Bir de zaman kısıtı girdi işin içine. Bebekten önce yapabilirsek bu değişikliği hepimiz için iyi olacak. Bebekten sonrası zaten bir bilinmezlik, bir de yeni okula hepimizin alışması sanki işleri daha da zorlaştıracak.

Hepsini geçtim, araştırıp konuştukça, danıştıkça, darmadağın edilen eğitim sisteminin anne-baba ve çocuğu nasıl bir çıkmaza soktuğunu daha da iyi anlıyor insan. Mevcut ve gelecek nesillerin plansız programsız üzerinde oyuncak gibi oynanan bir eğitim sisteminde salınıp durarak büyüyeceklerini iyice kafama sokmak , belki bir noktada kabullenmek içimi şişirmekten başka bir işe yaramadı.

Çok fazla seçeneğimiz yok.
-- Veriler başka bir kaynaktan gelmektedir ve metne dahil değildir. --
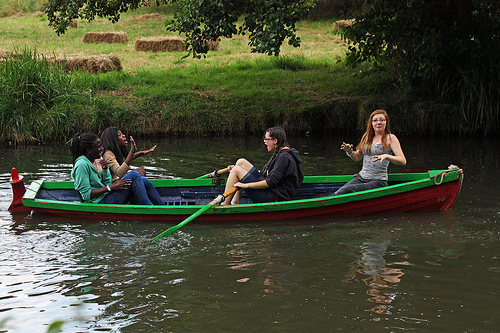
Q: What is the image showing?
A: It is showing a field.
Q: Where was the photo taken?
A: It was taken at the field.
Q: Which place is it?
A: It is a field.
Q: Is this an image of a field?
A: Yes, it is showing a field.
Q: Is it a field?
A: Yes, it is a field.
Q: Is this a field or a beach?
A: It is a field.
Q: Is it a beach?
A: No, it is a field.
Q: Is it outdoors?
A: Yes, it is outdoors.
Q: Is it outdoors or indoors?
A: It is outdoors.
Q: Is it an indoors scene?
A: No, it is outdoors.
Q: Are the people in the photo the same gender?
A: Yes, all the people are female.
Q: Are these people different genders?
A: No, all the people are female.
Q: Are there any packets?
A: No, there are no packets.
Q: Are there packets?
A: No, there are no packets.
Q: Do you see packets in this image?
A: No, there are no packets.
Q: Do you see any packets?
A: No, there are no packets.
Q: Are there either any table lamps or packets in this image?
A: No, there are no packets or table lamps.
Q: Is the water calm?
A: Yes, the water is calm.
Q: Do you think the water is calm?
A: Yes, the water is calm.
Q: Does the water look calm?
A: Yes, the water is calm.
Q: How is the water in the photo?
A: The water is calm.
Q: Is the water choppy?
A: No, the water is calm.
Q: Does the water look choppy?
A: No, the water is calm.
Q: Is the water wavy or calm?
A: The water is calm.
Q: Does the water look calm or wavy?
A: The water is calm.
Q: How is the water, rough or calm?
A: The water is calm.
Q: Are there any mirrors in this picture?
A: No, there are no mirrors.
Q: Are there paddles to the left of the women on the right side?
A: Yes, there is a paddle to the left of the women.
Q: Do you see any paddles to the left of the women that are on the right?
A: Yes, there is a paddle to the left of the women.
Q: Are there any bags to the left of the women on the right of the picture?
A: No, there is a paddle to the left of the women.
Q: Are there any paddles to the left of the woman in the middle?
A: Yes, there is a paddle to the left of the woman.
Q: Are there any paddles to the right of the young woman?
A: No, the paddle is to the left of the woman.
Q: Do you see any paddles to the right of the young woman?
A: No, the paddle is to the left of the woman.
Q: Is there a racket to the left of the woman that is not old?
A: No, there is a paddle to the left of the woman.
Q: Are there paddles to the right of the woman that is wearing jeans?
A: Yes, there is a paddle to the right of the woman.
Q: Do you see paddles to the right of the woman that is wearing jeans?
A: Yes, there is a paddle to the right of the woman.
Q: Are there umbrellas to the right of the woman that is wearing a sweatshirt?
A: No, there is a paddle to the right of the woman.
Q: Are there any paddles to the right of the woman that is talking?
A: Yes, there is a paddle to the right of the woman.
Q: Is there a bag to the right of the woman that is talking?
A: No, there is a paddle to the right of the woman.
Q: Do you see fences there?
A: No, there are no fences.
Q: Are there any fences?
A: No, there are no fences.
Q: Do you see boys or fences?
A: No, there are no fences or boys.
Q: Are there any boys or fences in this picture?
A: No, there are no fences or boys.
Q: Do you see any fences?
A: No, there are no fences.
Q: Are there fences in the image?
A: No, there are no fences.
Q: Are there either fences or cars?
A: No, there are no fences or cars.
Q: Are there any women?
A: Yes, there are women.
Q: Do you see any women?
A: Yes, there are women.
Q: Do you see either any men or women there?
A: Yes, there are women.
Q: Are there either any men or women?
A: Yes, there are women.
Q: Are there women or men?
A: Yes, there are women.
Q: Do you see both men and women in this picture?
A: No, there are women but no men.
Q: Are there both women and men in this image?
A: No, there are women but no men.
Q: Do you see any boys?
A: No, there are no boys.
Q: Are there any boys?
A: No, there are no boys.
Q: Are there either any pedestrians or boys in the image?
A: No, there are no boys or pedestrians.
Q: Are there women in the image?
A: Yes, there is a woman.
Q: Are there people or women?
A: Yes, there is a woman.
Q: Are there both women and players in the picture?
A: No, there is a woman but no players.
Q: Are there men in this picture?
A: No, there are no men.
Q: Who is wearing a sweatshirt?
A: The woman is wearing a sweatshirt.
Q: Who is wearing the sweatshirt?
A: The woman is wearing a sweatshirt.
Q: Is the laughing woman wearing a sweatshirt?
A: Yes, the woman is wearing a sweatshirt.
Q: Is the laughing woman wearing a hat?
A: No, the woman is wearing a sweatshirt.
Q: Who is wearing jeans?
A: The woman is wearing jeans.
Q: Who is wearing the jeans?
A: The woman is wearing jeans.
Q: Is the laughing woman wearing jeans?
A: Yes, the woman is wearing jeans.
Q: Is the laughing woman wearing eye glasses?
A: No, the woman is wearing jeans.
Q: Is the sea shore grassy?
A: Yes, the sea shore is grassy.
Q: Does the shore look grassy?
A: Yes, the shore is grassy.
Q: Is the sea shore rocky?
A: No, the sea shore is grassy.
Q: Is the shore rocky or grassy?
A: The shore is grassy.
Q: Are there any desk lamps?
A: No, there are no desk lamps.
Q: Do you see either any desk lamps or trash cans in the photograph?
A: No, there are no desk lamps or trash cans.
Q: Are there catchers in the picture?
A: No, there are no catchers.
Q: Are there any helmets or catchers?
A: No, there are no catchers or helmets.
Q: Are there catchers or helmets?
A: No, there are no catchers or helmets.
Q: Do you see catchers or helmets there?
A: No, there are no catchers or helmets.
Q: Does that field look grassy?
A: Yes, the field is grassy.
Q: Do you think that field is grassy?
A: Yes, the field is grassy.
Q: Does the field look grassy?
A: Yes, the field is grassy.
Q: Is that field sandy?
A: No, the field is grassy.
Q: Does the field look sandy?
A: No, the field is grassy.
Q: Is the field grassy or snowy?
A: The field is grassy.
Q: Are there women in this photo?
A: Yes, there is a woman.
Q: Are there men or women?
A: Yes, there is a woman.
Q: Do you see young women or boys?
A: Yes, there is a young woman.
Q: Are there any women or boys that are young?
A: Yes, the woman is young.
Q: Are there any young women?
A: Yes, there is a young woman.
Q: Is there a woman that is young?
A: Yes, there is a woman that is young.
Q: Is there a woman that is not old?
A: Yes, there is an young woman.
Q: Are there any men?
A: No, there are no men.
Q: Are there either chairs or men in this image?
A: No, there are no men or chairs.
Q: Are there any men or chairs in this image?
A: No, there are no men or chairs.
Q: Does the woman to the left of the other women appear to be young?
A: Yes, the woman is young.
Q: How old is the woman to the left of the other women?
A: The woman is young.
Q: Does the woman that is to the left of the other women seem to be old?
A: No, the woman is young.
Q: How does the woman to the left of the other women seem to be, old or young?
A: The woman is young.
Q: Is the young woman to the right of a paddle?
A: Yes, the woman is to the right of a paddle.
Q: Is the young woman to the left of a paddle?
A: No, the woman is to the right of a paddle.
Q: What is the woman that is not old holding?
A: The woman is holding the oar.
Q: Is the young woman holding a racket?
A: No, the woman is holding the oar.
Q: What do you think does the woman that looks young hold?
A: The woman holds the oar.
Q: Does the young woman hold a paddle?
A: Yes, the woman holds a paddle.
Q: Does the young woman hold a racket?
A: No, the woman holds a paddle.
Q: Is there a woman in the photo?
A: Yes, there is a woman.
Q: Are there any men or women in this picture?
A: Yes, there is a woman.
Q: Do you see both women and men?
A: No, there is a woman but no men.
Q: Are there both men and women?
A: No, there is a woman but no men.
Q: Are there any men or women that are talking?
A: Yes, the woman is talking.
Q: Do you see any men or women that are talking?
A: Yes, the woman is talking.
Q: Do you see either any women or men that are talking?
A: Yes, the woman is talking.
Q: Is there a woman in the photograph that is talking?
A: Yes, there is a woman that is talking.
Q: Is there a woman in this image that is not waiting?
A: Yes, there is a woman that is talking.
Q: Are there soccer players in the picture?
A: No, there are no soccer players.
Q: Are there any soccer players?
A: No, there are no soccer players.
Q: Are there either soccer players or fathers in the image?
A: No, there are no soccer players or fathers.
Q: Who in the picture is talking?
A: The woman is talking.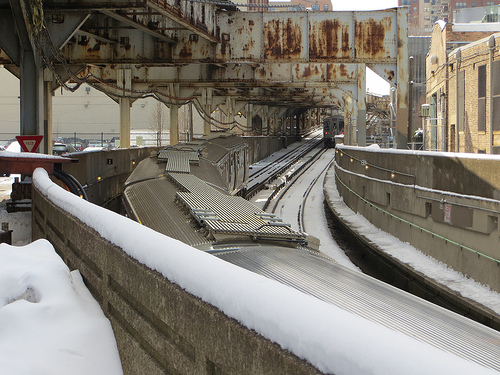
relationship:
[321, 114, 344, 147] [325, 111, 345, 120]
train has top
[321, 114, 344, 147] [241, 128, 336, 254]
train on tracks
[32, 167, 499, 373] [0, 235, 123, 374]
wall covered in snow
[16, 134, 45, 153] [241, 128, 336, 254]
sign near tracks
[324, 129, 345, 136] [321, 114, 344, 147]
lights are on train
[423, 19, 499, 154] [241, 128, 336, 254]
building surrounding tracks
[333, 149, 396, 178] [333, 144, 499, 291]
lights on wall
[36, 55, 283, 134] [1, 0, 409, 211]
wires are on overpass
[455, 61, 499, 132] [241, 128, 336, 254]
windows next to tracks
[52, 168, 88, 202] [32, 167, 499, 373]
cables going over wall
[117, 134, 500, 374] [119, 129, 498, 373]
train has top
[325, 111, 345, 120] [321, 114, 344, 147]
top on train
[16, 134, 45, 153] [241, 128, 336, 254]
sign next to tracks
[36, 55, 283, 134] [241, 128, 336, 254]
wires hang by tracks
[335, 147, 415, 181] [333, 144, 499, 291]
hand rail on wall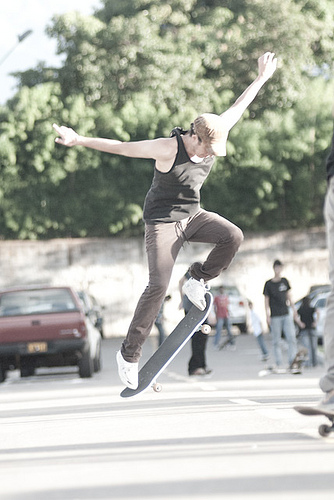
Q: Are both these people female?
A: No, they are both male and female.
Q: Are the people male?
A: No, they are both male and female.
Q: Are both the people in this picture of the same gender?
A: No, they are both male and female.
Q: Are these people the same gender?
A: No, they are both male and female.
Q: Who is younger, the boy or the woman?
A: The boy is younger than the woman.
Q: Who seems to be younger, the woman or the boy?
A: The boy is younger than the woman.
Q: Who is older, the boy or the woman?
A: The woman is older than the boy.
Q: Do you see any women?
A: Yes, there is a woman.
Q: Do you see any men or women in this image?
A: Yes, there is a woman.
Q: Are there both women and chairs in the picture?
A: No, there is a woman but no chairs.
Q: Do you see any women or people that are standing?
A: Yes, the woman is standing.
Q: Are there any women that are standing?
A: Yes, there is a woman that is standing.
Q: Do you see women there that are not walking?
A: Yes, there is a woman that is standing .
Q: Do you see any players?
A: No, there are no players.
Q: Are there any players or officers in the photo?
A: No, there are no players or officers.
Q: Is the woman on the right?
A: Yes, the woman is on the right of the image.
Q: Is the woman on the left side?
A: No, the woman is on the right of the image.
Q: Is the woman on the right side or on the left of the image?
A: The woman is on the right of the image.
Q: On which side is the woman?
A: The woman is on the right of the image.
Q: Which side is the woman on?
A: The woman is on the right of the image.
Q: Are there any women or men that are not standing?
A: No, there is a woman but she is standing.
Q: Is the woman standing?
A: Yes, the woman is standing.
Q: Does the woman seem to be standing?
A: Yes, the woman is standing.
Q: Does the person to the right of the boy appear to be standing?
A: Yes, the woman is standing.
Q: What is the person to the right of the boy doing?
A: The woman is standing.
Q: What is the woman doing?
A: The woman is standing.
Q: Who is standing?
A: The woman is standing.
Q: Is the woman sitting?
A: No, the woman is standing.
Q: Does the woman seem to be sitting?
A: No, the woman is standing.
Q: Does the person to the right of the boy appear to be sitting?
A: No, the woman is standing.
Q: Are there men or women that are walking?
A: No, there is a woman but she is standing.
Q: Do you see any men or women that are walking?
A: No, there is a woman but she is standing.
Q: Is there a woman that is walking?
A: No, there is a woman but she is standing.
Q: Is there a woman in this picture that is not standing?
A: No, there is a woman but she is standing.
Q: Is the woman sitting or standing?
A: The woman is standing.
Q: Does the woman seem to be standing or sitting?
A: The woman is standing.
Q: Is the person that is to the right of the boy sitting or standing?
A: The woman is standing.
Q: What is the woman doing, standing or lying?
A: The woman is standing.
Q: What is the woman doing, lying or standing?
A: The woman is standing.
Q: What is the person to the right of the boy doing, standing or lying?
A: The woman is standing.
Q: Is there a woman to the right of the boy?
A: Yes, there is a woman to the right of the boy.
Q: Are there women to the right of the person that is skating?
A: Yes, there is a woman to the right of the boy.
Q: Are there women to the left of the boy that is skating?
A: No, the woman is to the right of the boy.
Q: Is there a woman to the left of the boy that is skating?
A: No, the woman is to the right of the boy.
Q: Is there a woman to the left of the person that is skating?
A: No, the woman is to the right of the boy.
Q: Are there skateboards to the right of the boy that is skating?
A: No, there is a woman to the right of the boy.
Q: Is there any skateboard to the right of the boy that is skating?
A: No, there is a woman to the right of the boy.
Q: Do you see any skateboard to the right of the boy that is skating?
A: No, there is a woman to the right of the boy.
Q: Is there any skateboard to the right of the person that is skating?
A: No, there is a woman to the right of the boy.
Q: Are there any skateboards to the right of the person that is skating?
A: No, there is a woman to the right of the boy.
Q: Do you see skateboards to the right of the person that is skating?
A: No, there is a woman to the right of the boy.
Elde olan seçenekler için de günlük düzenimizde ciddi değişiklikler yapmamız gerekecek. Bir kaç gün içinde karar vermeli, Arda'yı da kendimizi de yeni düzene alıştırmaya başlamalıyız.
Oysa benim hala soracak çok sorum, danışmak istediğim bir kaç kişi daha var. Konu çocuk olunca sorular, soru işaretleri hiç bitmiyor.

Öte yandan yaklaşık iki haftadır evdeyim. 20 li haftaların sonundan beri kendini devamlı hatırlatan sol bacağıma, geçen hafta oldukça şiddetli kasık ağrıları eklendi. Bir önceki geceyi kasıklarımda yüksek bir basınç ve hareket ettikçe canımı acıtan ağrılar ile geçirince dün sabah kontrole gittim. Sıpa oldukça aşağı inmiş, pozisyonunu almış, kafasını sezeryan dikişine dayamış, hissettğim basınç bu yüzdenmiş. Kasıklarımdaki sancılar ise leğen kemiğinin basınç nedeni ile esnemesi sonucu oluyormuş. Az hareket, bol dinlenme ile son haftaları geçirmem gerekiyor. Zaten bu sefer üzerimde kocaman bir ağırlık hissediyorum. Hani derler ya ağırlaştım diye, o ağırlaşmayı iliklerime kadar hissediyorum işte.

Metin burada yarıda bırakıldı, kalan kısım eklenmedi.